The entries below are to be repeated verbatim, in full.

Task input section start

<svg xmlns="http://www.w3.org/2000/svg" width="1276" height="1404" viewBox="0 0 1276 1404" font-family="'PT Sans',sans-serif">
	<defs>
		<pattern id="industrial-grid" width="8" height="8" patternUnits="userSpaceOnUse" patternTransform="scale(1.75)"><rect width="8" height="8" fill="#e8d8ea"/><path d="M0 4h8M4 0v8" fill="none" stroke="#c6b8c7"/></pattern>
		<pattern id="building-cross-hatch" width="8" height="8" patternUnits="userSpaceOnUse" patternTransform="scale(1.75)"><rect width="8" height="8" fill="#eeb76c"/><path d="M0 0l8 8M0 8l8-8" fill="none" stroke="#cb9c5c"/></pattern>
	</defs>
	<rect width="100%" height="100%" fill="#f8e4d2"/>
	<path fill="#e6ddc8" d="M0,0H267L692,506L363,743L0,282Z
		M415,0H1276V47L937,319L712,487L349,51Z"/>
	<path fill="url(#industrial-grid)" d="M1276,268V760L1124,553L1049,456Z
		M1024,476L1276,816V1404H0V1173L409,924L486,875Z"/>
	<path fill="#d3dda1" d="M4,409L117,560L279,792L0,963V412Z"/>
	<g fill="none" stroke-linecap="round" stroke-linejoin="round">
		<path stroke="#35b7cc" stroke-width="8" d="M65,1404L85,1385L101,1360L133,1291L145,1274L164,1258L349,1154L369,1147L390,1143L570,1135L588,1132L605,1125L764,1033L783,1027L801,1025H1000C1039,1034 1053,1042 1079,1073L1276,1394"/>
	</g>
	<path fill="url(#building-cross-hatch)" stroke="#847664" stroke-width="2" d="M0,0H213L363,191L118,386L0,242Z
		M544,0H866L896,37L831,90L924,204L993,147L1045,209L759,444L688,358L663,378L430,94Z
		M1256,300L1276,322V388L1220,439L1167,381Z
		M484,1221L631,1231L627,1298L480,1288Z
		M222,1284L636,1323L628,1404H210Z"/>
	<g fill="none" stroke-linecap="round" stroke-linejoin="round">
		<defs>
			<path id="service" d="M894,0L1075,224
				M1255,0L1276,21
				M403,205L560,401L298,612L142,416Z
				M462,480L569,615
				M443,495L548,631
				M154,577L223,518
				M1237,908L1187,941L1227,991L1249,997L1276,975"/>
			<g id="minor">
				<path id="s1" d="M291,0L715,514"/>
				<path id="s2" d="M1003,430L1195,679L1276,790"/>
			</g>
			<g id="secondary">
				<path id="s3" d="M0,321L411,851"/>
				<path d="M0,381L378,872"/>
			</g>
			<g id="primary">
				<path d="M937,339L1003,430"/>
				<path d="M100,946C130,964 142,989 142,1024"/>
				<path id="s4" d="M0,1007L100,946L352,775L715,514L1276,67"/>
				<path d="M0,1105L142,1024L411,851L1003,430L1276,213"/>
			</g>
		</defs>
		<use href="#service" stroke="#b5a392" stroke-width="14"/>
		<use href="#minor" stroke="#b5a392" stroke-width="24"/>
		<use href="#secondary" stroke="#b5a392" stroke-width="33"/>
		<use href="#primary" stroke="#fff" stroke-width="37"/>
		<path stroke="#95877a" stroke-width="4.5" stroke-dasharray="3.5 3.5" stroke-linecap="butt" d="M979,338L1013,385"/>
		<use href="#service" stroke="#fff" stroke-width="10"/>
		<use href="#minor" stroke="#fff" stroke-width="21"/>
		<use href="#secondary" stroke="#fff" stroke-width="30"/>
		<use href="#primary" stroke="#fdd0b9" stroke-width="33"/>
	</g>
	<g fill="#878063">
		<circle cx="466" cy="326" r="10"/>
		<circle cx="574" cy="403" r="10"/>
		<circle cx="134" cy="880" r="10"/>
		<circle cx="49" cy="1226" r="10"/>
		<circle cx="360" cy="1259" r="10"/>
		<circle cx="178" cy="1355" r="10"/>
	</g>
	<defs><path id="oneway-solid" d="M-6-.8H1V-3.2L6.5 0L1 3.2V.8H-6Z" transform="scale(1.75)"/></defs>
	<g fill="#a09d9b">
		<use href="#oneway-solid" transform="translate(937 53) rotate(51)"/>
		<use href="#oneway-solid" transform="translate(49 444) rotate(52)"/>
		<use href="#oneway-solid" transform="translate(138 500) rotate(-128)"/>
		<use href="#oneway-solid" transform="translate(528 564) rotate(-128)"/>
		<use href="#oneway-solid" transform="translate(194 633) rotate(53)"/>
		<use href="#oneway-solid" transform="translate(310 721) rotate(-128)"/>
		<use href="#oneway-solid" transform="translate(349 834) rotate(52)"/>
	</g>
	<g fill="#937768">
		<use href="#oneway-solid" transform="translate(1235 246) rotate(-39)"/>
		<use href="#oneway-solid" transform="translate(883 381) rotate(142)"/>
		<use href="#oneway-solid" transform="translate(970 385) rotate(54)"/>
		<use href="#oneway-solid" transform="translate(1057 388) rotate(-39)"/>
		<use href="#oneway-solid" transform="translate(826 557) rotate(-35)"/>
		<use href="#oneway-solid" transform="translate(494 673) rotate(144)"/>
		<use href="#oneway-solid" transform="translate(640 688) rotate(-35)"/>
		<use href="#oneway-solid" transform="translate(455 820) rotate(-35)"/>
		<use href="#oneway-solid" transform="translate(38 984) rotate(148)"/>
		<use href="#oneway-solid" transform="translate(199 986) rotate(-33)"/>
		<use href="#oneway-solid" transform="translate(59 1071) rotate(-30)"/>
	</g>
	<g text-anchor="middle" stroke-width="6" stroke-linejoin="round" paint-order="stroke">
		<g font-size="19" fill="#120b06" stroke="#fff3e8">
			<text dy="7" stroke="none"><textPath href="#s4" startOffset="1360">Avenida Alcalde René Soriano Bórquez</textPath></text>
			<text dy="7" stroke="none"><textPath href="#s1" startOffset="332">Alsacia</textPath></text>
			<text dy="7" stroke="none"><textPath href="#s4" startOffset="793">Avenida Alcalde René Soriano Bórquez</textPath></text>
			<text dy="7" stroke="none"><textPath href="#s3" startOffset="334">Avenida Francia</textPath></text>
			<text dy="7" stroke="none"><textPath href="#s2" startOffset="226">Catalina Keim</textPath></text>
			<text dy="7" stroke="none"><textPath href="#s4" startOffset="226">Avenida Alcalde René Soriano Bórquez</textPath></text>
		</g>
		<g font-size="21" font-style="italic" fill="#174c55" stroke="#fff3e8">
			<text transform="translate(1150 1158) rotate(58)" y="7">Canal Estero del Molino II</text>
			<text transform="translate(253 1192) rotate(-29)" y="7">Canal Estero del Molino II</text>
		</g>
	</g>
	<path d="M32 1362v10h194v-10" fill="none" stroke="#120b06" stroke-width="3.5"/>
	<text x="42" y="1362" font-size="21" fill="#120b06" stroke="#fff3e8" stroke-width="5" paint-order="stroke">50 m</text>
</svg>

Task input section end

- Task result
<svg xmlns="http://www.w3.org/2000/svg" width="1276" height="1404" viewBox="0 0 1276 1404" font-family="'PT Sans',sans-serif">
	<defs>
		<pattern id="industrial-grid" width="8" height="8" patternUnits="userSpaceOnUse" patternTransform="scale(1.75)"><rect width="8" height="8" fill="#e8d8ea"/><path d="M0 4h8M4 0v8" fill="none" stroke="#c6b8c7"/></pattern>
		<pattern id="building-cross-hatch" width="8" height="8" patternUnits="userSpaceOnUse" patternTransform="scale(1.75)"><rect width="8" height="8" fill="#eeb76c"/><path d="M0 0l8 8M0 8l8-8" fill="none" stroke="#cb9c5c"/></pattern>
	</defs>
	<rect width="100%" height="100%" fill="#f8e4d2"/>
	<path fill="#e6ddc8" d="M0,0H267L692,506L363,743L0,282Z
		M415,0H1276V47L937,319L712,487L349,51Z"/>
	<path fill="url(#industrial-grid)" d="M1276,268V760L1124,553L1049,456Z
		M1024,476L1276,816V1404H0V1173L409,924L486,875Z"/>
	<path fill="#d3dda1" d="M4,409L117,560L279,792L0,963V412Z"/>
	<g fill="none" stroke-linecap="round" stroke-linejoin="round">
		<path stroke="#35b7cc" stroke-width="8" d="M65,1404L85,1385L101,1360L133,1291L145,1274L164,1258L349,1154L369,1147L390,1143L570,1135L588,1132L605,1125L764,1033L783,1027L801,1025H1000C1039,1034 1053,1042 1079,1073L1276,1394"/>
	</g>
	<path fill="url(#building-cross-hatch)" stroke="#847664" stroke-width="2" d="M0,0H213L363,191L118,386L0,242Z
		M544,0H866L896,37L831,90L924,204L993,147L1045,209L759,444L688,358L663,378L430,94Z
		M1256,300L1276,322V388L1220,439L1167,381Z
		M484,1221L631,1231L627,1298L480,1288Z
		M222,1284L636,1323L628,1404H210Z"/>
	<g fill="none" stroke-linecap="round" stroke-linejoin="round">
		<defs>
			<path id="service" d="M894,0L1075,224
				M1255,0L1276,21
				M403,205L560,401L298,612L142,416Z
				M462,480L569,615
				M443,495L548,631
				M154,577L223,518
				M1237,908L1187,941L1227,991L1249,997L1276,975"/>
			<g id="minor">
				<path id="s1" d="M291,0L715,514"/>
				<path id="s2" d="M1003,430L1195,679L1276,790"/>
			</g>
			<g id="secondary">
				<path id="s3" d="M0,321L411,851"/>
				<path d="M0,381L378,872"/>
			</g>
			<g id="primary">
				<path d="M937,339L1003,430"/>
				<path d="M100,946C130,964 142,989 142,1024"/>
				<path id="s4" d="M0,1007L100,946L352,775L715,514L1276,67"/>
				<path d="M0,1105L142,1024L411,851L1003,430L1276,213"/>
			</g>
		</defs>
		<use href="#service" stroke="#b5a392" stroke-width="14"/>
		<use href="#minor" stroke="#b5a392" stroke-width="24"/>
		<use href="#secondary" stroke="#b5a392" stroke-width="33"/>
		<use href="#primary" stroke="#fff" stroke-width="37"/>
		<path stroke="#95877a" stroke-width="4.5" stroke-dasharray="3.5 3.5" stroke-linecap="butt" d="M979,338L1013,385"/>
		<use href="#service" stroke="#fff" stroke-width="10"/>
		<use href="#minor" stroke="#fff" stroke-width="21"/>
		<use href="#secondary" stroke="#fff" stroke-width="30"/>
		<use href="#primary" stroke="#fdd0b9" stroke-width="33"/>
	</g>
	<g fill="#878063">
		<circle cx="466" cy="326" r="10"/>
		<circle cx="574" cy="403" r="10"/>
		<circle cx="134" cy="880" r="10"/>
		<circle cx="49" cy="1226" r="10"/>
		<circle cx="360" cy="1259" r="10"/>
		<circle cx="178" cy="1355" r="10"/>
	</g>
	<defs><path id="oneway-solid" d="M-6-.8H1V-3.2L6.5 0L1 3.2V.8H-6Z" transform="scale(1.75)"/></defs>
	<g fill="#a09d9b">
		<use href="#oneway-solid" transform="translate(937 53) rotate(51)"/>
		<use href="#oneway-solid" transform="translate(49 444) rotate(52)"/>
		<use href="#oneway-solid" transform="translate(138 500) rotate(-128)"/>
		<use href="#oneway-solid" transform="translate(528 564) rotate(-128)"/>
		<use href="#oneway-solid" transform="translate(194 633) rotate(53)"/>
		<use href="#oneway-solid" transform="translate(310 721) rotate(-128)"/>
		<use href="#oneway-solid" transform="translate(349 834) rotate(52)"/>
	</g>
	<g fill="#937768">
		<use href="#oneway-solid" transform="translate(1235 246) rotate(-39)"/>
		<use href="#oneway-solid" transform="translate(883 381) rotate(142)"/>
		<use href="#oneway-solid" transform="translate(970 385) rotate(54)"/>
		<use href="#oneway-solid" transform="translate(1057 388) rotate(-39)"/>
		<use href="#oneway-solid" transform="translate(826 557) rotate(-35)"/>
		<use href="#oneway-solid" transform="translate(494 673) rotate(144)"/>
		<use href="#oneway-solid" transform="translate(640 688) rotate(-35)"/>
		<use href="#oneway-solid" transform="translate(455 820) rotate(-35)"/>
		<use href="#oneway-solid" transform="translate(38 984) rotate(148)"/>
		<use href="#oneway-solid" transform="translate(199 986) rotate(-33)"/>
		<use href="#oneway-solid" transform="translate(59 1071) rotate(-30)"/>
	</g>
	<g text-anchor="middle" stroke-width="6" stroke-linejoin="round" paint-order="stroke">
		<g font-size="19" fill="#120b06" stroke="#fff3e8">
			<text dy="7" stroke="none"><textPath href="#s4" startOffset="1360">Avenida Alcalde René Soriano Bórquez</textPath></text>
			<text dy="7" stroke="none"><textPath href="#s1" startOffset="332">Alsacia</textPath></text>
			<text dy="7" stroke="none"><textPath href="#s4" startOffset="793">Avenida Alcalde René Soriano Bórquez</textPath></text>
			<text dy="7" stroke="none"><textPath href="#s3" startOffset="334">Avenida Francia</textPath></text>
			<text dy="7" stroke="none"><textPath href="#s2" startOffset="226">Catalina Keim</textPath></text>
			<text dy="7" stroke="none"><textPath href="#s4" startOffset="226">Avenida Alcalde René Soriano Bórquez</textPath></text>
		</g>
		<g font-size="21" font-style="italic" fill="#174c55" stroke="#fff3e8">
			<text transform="translate(1150 1158) rotate(58)" y="7">Canal Estero del Molino II</text>
			<text transform="translate(253 1192) rotate(-29)" y="7">Canal Estero del Molino II</text>
		</g>
	</g>
	<path d="M32 1362v10h194v-10" fill="none" stroke="#120b06" stroke-width="3.5"/>
	<text x="42" y="1362" font-size="21" fill="#120b06" stroke="#fff3e8" stroke-width="5" paint-order="stroke">50 m</text>
</svg>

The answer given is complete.